TRAVAIL À FAIRE —
(1) Indiquez si chacune des affirmations suivantes concorde avec l'extrait en répondant par oui ou non, puis citez les mots exacts de l'extrait qui tranchent. (a) Christine Lagarde s'est exprimée lors d'une conférence à Paris. (b) Janet Yellen a écarté tout risque de récession aux États-Unis. (c) La Banque mondiale a demandé aux banques centrales de renoncer à réduire l'inflation.
(2) D'après l'extrait, dans quels pays la Banque mondiale juge-t-elle le risque de récession mondiale particulièrement élevé ?
(3) Extrayez de l'extrait, sans rien y changer, le passage qui s'ouvre sur les mots contenant « La priorité est » et se clôt sur « récession aux États-Unis. ».

EXTRAIT RETENU —
━━━
Selon lui, "l'inflation a créé elle-même la baisse de l'activité, les ménages perdent du pouvoir d'achat, l'augmentation des salaires est inférieure à l'inflation, et représente un frein à la consommation", particulièrement pour l'Europe où les hausses de taux risquent de fragiliser encore davantage l'économie. "Est-ce que ça entraînera un peu de perte de croissance? C'est possible", a d'ailleurs reconnu vendredi la patronne de la Banque centrale européenne Christine Lagarde au cours d'une conférence à Paris. Mais pour elle, "c'est un risque que l'on doit prendre en l'ayant bien mesuré".

La priorité est de juguler la hausse des prix, a affirmé aussi la ministre de l'Économie et des Finances de Joe Biden Janet Yellen, tout en reconnaissant "un risque" de récession aux États-Unis.

Un "mauvais diagnostic"?

La Banque mondiale a pour sa part estimé jeudi que la hausse simultanée des taux d'intérêt renforçait le risque d'une récession mondiale l'an prochain, et tout particulièrement dans les pays émergents et en développement, tout en appelant les banques centrales à poursuivre leurs efforts pour réduire l'inflation.
━━━
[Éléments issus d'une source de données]
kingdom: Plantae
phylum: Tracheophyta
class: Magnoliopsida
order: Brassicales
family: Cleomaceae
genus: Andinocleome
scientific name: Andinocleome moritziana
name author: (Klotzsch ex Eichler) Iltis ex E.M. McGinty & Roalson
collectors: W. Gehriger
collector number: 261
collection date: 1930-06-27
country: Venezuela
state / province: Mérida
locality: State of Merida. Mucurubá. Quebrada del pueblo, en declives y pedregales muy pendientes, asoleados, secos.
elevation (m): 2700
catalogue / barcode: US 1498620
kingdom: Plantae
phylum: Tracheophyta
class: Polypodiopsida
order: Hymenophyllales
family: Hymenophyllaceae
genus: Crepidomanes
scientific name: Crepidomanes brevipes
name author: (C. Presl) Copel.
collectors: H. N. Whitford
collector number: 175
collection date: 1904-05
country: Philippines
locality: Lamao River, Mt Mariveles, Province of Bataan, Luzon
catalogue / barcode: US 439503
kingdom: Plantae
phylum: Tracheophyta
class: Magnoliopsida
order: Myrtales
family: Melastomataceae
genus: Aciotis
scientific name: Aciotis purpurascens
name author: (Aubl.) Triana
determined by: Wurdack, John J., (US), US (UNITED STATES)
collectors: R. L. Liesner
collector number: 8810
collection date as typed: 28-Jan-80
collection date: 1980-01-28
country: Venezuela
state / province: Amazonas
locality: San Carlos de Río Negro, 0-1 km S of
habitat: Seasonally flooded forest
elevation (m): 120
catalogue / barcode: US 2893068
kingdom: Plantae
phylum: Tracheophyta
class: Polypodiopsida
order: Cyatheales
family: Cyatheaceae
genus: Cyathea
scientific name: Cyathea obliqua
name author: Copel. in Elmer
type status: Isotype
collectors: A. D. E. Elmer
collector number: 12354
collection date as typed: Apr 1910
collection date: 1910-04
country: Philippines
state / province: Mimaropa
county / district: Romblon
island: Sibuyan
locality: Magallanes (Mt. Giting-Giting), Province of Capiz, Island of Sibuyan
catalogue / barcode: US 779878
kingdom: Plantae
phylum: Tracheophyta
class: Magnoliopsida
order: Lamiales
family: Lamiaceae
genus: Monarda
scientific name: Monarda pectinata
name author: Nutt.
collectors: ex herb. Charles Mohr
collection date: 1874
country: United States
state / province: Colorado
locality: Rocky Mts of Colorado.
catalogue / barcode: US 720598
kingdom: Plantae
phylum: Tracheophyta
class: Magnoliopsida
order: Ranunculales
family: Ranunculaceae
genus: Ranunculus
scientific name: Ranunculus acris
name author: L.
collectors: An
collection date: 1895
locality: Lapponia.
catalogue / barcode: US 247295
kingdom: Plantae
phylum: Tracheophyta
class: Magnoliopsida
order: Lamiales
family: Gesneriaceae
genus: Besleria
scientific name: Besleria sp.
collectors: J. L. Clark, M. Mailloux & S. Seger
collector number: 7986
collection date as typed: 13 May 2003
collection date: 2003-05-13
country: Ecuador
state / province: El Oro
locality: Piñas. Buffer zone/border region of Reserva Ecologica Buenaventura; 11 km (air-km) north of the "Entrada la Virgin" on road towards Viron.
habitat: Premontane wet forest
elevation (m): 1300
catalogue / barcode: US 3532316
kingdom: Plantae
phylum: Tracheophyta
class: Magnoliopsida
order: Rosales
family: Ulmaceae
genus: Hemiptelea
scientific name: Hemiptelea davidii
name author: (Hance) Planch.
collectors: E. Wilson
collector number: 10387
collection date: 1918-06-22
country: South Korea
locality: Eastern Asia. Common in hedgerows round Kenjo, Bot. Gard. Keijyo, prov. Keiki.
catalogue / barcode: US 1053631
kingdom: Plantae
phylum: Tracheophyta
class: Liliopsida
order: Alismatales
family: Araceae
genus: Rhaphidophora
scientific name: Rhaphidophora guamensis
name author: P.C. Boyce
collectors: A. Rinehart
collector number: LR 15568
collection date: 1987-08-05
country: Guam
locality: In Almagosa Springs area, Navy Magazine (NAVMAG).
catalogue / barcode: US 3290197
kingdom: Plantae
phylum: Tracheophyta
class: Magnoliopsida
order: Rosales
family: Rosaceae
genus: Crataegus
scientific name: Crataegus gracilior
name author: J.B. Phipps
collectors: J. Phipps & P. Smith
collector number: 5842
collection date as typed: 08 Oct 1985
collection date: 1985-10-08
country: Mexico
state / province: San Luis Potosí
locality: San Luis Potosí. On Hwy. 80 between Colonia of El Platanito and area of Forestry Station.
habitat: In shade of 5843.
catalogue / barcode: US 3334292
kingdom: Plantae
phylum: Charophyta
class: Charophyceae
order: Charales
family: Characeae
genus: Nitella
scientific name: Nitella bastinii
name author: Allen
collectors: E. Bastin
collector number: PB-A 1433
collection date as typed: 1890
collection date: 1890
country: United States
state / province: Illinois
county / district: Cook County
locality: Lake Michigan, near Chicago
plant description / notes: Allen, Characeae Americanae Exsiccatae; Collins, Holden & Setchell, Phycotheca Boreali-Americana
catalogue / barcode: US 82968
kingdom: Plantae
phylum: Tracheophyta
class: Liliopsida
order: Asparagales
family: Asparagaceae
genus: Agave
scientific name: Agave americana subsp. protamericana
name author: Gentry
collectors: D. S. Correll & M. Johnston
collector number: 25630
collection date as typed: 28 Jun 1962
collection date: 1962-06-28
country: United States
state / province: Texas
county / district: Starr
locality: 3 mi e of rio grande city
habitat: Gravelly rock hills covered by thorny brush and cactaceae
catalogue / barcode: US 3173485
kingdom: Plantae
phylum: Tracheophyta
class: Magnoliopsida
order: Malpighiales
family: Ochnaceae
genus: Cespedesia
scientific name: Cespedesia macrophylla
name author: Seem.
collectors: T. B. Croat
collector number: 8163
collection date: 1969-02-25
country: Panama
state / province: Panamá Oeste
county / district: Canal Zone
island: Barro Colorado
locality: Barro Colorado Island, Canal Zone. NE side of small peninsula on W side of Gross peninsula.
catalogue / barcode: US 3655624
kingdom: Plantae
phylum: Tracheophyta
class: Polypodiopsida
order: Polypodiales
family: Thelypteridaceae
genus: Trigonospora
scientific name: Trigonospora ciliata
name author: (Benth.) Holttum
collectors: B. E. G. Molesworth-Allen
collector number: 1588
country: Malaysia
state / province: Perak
━━━
LISTE DES RÉPONSES —
(1)
(a) Oui : « au cours d'une conférence à Paris ».
(b) Non : « tout en reconnaissant "un risque" de récession aux États-Unis ».
(c) Non : « tout en appelant les banques centrales à poursuivre leurs efforts pour réduire l'inflation ».

(2) Dans les pays émergents et en développement.

(3)
La priorité est de juguler la hausse des prix, a affirmé aussi la ministre de l'Économie et des Finances de Joe Biden Janet Yellen, tout en reconnaissant "un risque" de récession aux États-Unis.